Seth Shostak, SETI Institute: Exactly. But I don't see it as a conflict. There is certainly a conflation of the two. We are regularly assumed to be investigating UFO reports. I get a phone call a week from somebody who makes that assumption, who wants me to come out and investigate some UFO phenomenon. So there's that. But I don't think there is anything particularly detrimental to our activities because of people being interested in UFOs. I think its unfortunate that many of them believe conspiracy theories and so forth, that that information is somehow being withheld by the scientific community, because I don't see that.

PH: So maybe the problem is not so much a conflict, as a perception, or confusion, on the part of the public that the SETI projects and the UFO search are one and the same.

SS: That's right, there is a lot of confusion. I know that there are people in the SETI community who find it dismaying, not so much because of the UFO story per se, but they worry about credibility amongst their colleagues and amongst whoever is funding them, of course. To keep our funding we need to keep ourselves at arms' distance from the UFO community. But I'm not sure how strong an argument that really is. In fact, I think you can make just as strong an argument that you would get more funding if you were looking at UFOs.

PH: So there is a common scramble for funding?

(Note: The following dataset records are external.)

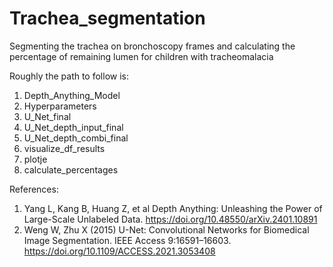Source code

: # Trachea_segmentation
Segmenting the trachea on bronchoscopy frames and calculating the percentage of remaining lumen for children with tracheomalacia

Roughly the path to follow is:
1. Depth_Anything_Model
2. Hyperparameters
3. U_Net_final
4. U_Net_depth_input_final
5. U_Net_depth_combi_final
6. visualize_df_results
7. plotje
8. calculate_percentages

References:
1. Yang L, Kang B, Huang Z, et al Depth Anything: Unleashing the Power of Large-Scale Unlabeled Data. 
https://doi.org/10.48550/arXiv.2401.10891
2. Weng W, Zhu X (2015) U-Net: Convolutional Networks for Biomedical Image Segmentation. IEEE Access 9:16591–16603. https://doi.org/10.1109/ACCESS.2021.3053408

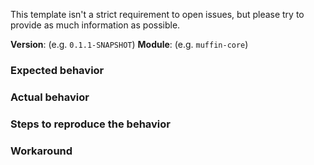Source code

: This template isn't a strict requirement to open issues, but please try to provide as much information as possible.

**Version**: (e.g. `0.1.1-SNAPSHOT`)
**Module**: (e.g. `muffin-core`)

### Expected behavior

### Actual behavior

### Steps to reproduce the behavior

### Workaround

SS: Most of the money for UFO research is private, of course, but the money in SETI is private also. But I see people more willing to investigate UFO sightings and so forth than SETI. The total SETI budget in the US is on the order of 4-to-5 million dollars. We have talked to people who have offered large sums of money who are primarily motivated by their interest in UFOs. But we actually don't get too much of that money because we say this is not that.

PH: Despite the common goal of the UFO and SETI communities, you see the differences between the two groups as being very real, don't you?

SS: Yes, because I personally don't think they are here. So there really is a difference. If aliens have been visiting the Earth for 50 years, you would think that it would not be so hard to convince a lot of people that that was true. It's convinced 50 percent of the American public, but it's convinced very few academics. As an astronomer friend said to me, if I thought there was a one percent chance any of that was true, I'd spend 100 percent of my time on it. In other words, if the evidence were the least bit compelling, you'd have lots of academics working on it because it's very interesting. To me that says that the evidence is weak from the scientist's perspective. Whereas if we pick up a signal-it's not anecdotal-you may or may not believe it, but immediately what will happen is that anybody with a big antenna will try and prove us wrong. And either they will prove us wrong, or they will prove us right. But there will be very little doubt about it.

PH: But while the SETI people are telling the UFO people, "you don't have any evidence," the UFO people are telling the SETI people, "you have even less evidence than we do."

SS: Yes, that's quite right, but we don't claim that we've found them. That's a big difference. They do claim that they're here.

PH: Don't you think that the tremendous ridicule that surrounds the UFO subject really prevents academics from looking into it?

SS: There may be something to that. It may apply to 90 percent of scientists. But scientists are well aware of many instances in which something that was very radical turned out to be true. It happens over and over again in science; that's the way science makes the big steps. So I don't think they would all be scared off by the fact that it's considered radical or non-mainstream. Continental drift was not very popular at the beginning, but it gained adherents rather quickly. As soon as you have a trickle of evidence, that trickle turns into a torrent, and then what was radical yesterday is today mainstream. Now I don't see that happening with the UFO phenomenon.

PH: But overall do you think that the belief in UFOs has had a positive impact on SETI projects?

SS: People are interested in UFOs, perhaps for the wrong reason, but they are interested. I have to say that we have gotten far more attention from the press in the past couple of years than we did beforehand, and although I'd like to think that it may have to do with something we're doing, I suspect it's not. I think it has more to do with Independence Day and Contact and The X-Files. Science fiction is motivating a lot of interest, too. And I don't think there is anything wrong with that, as long as people can think critically.